Sediment samples were obtained from 23 core sections between 1.4 and 171.2 mbsf of Hole 1149A. Immediately after a core was cut into 1.5-m sections on the outside catwalk, a thin layer of sediment was removed from the section end using a sterile scalpel to expose an uncontaminated surface. A 1-cm3 sample was then taken with a sterile (autoclaved) 5-mL syringe from which the luer end had been removed. The sample was aseptically ejected directly into a serum vial containing 9 mL of filter-sterilized (0.2 µm) 4% formaldehyde in artificial seawater for preservation and storage. This was the first ODP leg where contamination checks were conducted for microbiology, and these checks demonstrated that the inner portion of cores, where the microbiological samples were taken, were free from potential sampling contamination (Smith et al., 2000).
Acridine orange staining and microscopic observations were based on the general recommendations of Fry (1988) with minor modifications. Fixed samples were vortex mixed and a subsample of between 15 and 40 µL was added to 10 mL of 2% filter-sterilized (0.1 µm) formaldehyde in artificial seawater. Acridine orange (50 µL) was added to give a final concentration of 5 mg/dm3. After 3 min the solution was filtered through a 25-mm Nucleopore black polycarbonate membrane (Osmonics Inc. of Minnetonka, Minnesota) of 0.2-µm pore size. The filter was rinsed further with 10 mL of 2% filter-sterilized formaldehyde and mounted in a minimum amount of paraffin oil under a coverslip.
Mounted membrane filters were viewed under incident illumination with a Zeiss Axioskop microscope fitted with a 50-W mercury vapor lamp, a wideband interference set for blue excitation, a 100x (numerical aperture = 1.3) Plan Neofluar objective lens, and 10x eyepieces. Green fluorescing bacterial cells were counted. Cells attached or unattached to particles were counted separately, and the numbers of those attached to particles were doubled in the final calculations to account for cells hidden from view by particles (Goulder, 1977).
We prepared three replicate membranes for each sample; however, where calculated 95% confidence limits of the mean population size were greater than ±0.5 log10 units, additional membranes were prepared and enumerated until the confidence limits were reduced below ±0.5 log10 units. All 23 samples were satisfactorily enumerated with three membranes, and the mean confidence limit for all 23 samples was ±0.33 log10 units.
The concentrations of ammonium, sulfate, and methane, plus the measurement of pH, were obtained directly from the database generated during Leg 185 (Shipboard Scientific Party, 2000). The methods are described in detail therein. Dissolved manganese and acetate concentrations were subsequently obtained from shore-based laboratory analysis, and methods are described below.

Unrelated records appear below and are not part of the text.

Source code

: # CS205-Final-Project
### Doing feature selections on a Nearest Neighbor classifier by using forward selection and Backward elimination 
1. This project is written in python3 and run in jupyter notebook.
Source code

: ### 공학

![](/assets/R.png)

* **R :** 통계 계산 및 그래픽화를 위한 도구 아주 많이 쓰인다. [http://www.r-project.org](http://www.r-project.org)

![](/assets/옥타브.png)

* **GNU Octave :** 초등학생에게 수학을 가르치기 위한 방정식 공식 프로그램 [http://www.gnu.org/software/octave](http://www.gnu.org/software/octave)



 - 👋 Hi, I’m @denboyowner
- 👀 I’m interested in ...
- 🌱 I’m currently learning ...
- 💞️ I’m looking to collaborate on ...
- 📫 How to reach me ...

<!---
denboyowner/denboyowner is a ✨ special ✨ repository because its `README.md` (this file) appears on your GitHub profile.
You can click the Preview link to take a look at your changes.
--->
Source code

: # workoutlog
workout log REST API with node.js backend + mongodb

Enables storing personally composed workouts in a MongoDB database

Dissolved Mn was measured by inductively coupled plasma-atomic emission spectrometry (ICP-AES) at Boston University, following the general analytical procedures described by Murray et al. (2000), using a Jobin-Yvon 170C ICP spectrometer. Calibration standards were constructed using Mn-spiked seawater (of Scituate, Massachusetts) to provide an appropriate matrix match. Replicate analyses of separate natural samples indicated that the data were precise to 2% of the measured values. Accuracy was checked by comparison to a Mn-spiked aliquot of International Association for the Physical Sciences of the Oceans standard seawater.
Pore water acetate concentrations were measured at Bristol University following the enzymatic method of King (1991), which measures bioavailable acetate, using high-performance liquid chromatography (Dionex [UK] Ltd.) separation. Samples were injected onto an analytical column (Supelco LC-18-T, 25 cm x 4.6 mm) with a mobile phase of 0.1-M KH2PO4 (pH 6.0) at 30°C at 0.8 mL/min (Wellsbury and Parkes, 1995). Detection was by UV/VIS at 254 nm and quantification by peak-area integration (Spectra-Physics, United Kingdom).